If you are familiar with polymorphism, you understand that an object can belong to multiple types at once. Dependency Inversion relies on this idea because we want to select the most relevant abstraction of an object. Let’s take a look at some source code that defines Animal, Dog, and Terrier:

protocol Animal {
func speak() -> String
}
class Dog: Animal {
func speak() -> String { return “Woof” }
func stickToungeOut() -> String { return “:P” }
}
class Terrier: Dog {
override func speak() -> String { return “Yip” }
}

In our codebase, let’s say you have a terrier party where you want all the terriers to speak. At first, it can be tempting to write a function like:

func party(_ guests: [Terrier]) {
guests.forEach { print($0.speak()) }
}

Dependency Inversion, however, tells us to use the highest possible abstraction. Because the party function only uses the speak function, the most relevant abstract type is Animal. Here is a revised version of the party function:

func party(_ guests: [Animal]) {
guests.forEach { print($0.speak()) }
}

Why does relying on abstractions help you? You may only need a terrier party for now, but your future self will thank you when you want a monkey party. Furthermore, this can future proof your UI from your logic details. Imagine you created an app backed with Firebase, and now you are moving to a new host server. The switch would be so much easier if your UI depended on some Server protocol (instead of directly depending on Firebase). You could wrap implementational details of the different APIs in some Server-conforming class and easily swap them out… without ever touching your ViewController code!

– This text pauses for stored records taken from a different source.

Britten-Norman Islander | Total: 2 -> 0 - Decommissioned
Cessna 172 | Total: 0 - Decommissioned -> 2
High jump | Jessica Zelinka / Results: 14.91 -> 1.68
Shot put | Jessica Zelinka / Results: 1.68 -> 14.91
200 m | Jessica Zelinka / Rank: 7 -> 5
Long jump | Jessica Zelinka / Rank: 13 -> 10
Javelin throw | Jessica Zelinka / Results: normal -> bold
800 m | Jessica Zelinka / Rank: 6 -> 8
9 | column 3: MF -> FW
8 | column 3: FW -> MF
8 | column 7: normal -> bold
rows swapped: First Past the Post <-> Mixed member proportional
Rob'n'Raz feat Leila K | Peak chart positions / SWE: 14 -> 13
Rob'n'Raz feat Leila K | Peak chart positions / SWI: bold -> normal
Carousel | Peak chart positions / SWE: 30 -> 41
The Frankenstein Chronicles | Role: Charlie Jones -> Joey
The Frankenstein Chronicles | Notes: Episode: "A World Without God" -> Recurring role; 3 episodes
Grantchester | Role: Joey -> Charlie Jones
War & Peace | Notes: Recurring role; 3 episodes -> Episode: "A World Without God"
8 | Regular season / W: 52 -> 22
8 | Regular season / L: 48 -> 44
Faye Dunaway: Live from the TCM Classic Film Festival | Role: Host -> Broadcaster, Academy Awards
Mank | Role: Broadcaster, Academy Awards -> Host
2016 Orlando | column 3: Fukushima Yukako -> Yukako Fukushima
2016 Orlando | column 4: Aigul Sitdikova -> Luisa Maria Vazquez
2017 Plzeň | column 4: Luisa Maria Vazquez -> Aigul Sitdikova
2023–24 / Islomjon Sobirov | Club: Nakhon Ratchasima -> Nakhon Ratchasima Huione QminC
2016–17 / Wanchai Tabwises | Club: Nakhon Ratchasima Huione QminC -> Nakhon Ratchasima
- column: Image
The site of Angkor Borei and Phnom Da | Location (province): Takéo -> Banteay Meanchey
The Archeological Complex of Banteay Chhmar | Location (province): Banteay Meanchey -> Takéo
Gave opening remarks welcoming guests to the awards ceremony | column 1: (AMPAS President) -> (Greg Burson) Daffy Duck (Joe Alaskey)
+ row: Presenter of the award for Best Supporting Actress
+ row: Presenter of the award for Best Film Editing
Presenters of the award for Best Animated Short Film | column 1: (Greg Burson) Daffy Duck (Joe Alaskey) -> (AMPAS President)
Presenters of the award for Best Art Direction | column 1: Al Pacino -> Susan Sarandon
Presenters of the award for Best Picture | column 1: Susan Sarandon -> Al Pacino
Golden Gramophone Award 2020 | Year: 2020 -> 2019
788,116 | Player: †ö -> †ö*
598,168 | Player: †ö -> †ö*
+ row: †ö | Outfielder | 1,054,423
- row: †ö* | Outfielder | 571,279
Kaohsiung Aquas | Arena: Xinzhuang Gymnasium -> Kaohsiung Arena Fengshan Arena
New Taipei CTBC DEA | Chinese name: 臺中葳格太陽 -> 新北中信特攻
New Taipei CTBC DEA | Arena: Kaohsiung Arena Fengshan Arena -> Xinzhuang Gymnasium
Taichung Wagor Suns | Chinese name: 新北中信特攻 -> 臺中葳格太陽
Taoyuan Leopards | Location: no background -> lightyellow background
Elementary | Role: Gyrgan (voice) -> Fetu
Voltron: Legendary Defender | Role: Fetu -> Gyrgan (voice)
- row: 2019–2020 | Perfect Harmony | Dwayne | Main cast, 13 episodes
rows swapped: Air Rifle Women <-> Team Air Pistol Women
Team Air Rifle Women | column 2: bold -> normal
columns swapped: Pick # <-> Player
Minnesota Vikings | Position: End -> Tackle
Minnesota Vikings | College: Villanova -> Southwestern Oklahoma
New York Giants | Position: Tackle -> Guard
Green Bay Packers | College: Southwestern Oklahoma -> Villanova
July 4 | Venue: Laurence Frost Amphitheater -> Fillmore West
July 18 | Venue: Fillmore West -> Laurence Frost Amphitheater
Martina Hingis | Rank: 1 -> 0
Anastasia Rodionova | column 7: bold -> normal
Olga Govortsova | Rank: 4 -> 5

Continuing with our example, if we want to write a crazy party function where guests speak and stick their tongue out, can you imagine which parameter type we should use? The Dog class is the most abstract class that has both speak and stickTongueOut. According to Dependency Inversion, our function would look like this:

func crazyParty(_ guests: [Dog]) {
guests.forEach { print($0.speak(), $0.stickToungeOut()) }
}

Pop quiz on polymorphism: if you passed in the array [Terrier()], what would be printed to the console? “Woof :P” or “Yip :P”? Remember that the guest's parameter is a Dog array…

The answer: don’t let the parameter type fool you into thinking Dog’s speak method is called. A Terrier instance is still a Terrier instance, and the instance overrides Dog’s speak method.

Conclusion

The SOLID principles are a great start for building a manageable codebase. Keeping these principles in mind before your hand hits the keyboard will help you scale in the future.

For additional research, see Design Principles and Design Patterns, a paper where Robert C. Martin introduces these 5 principles.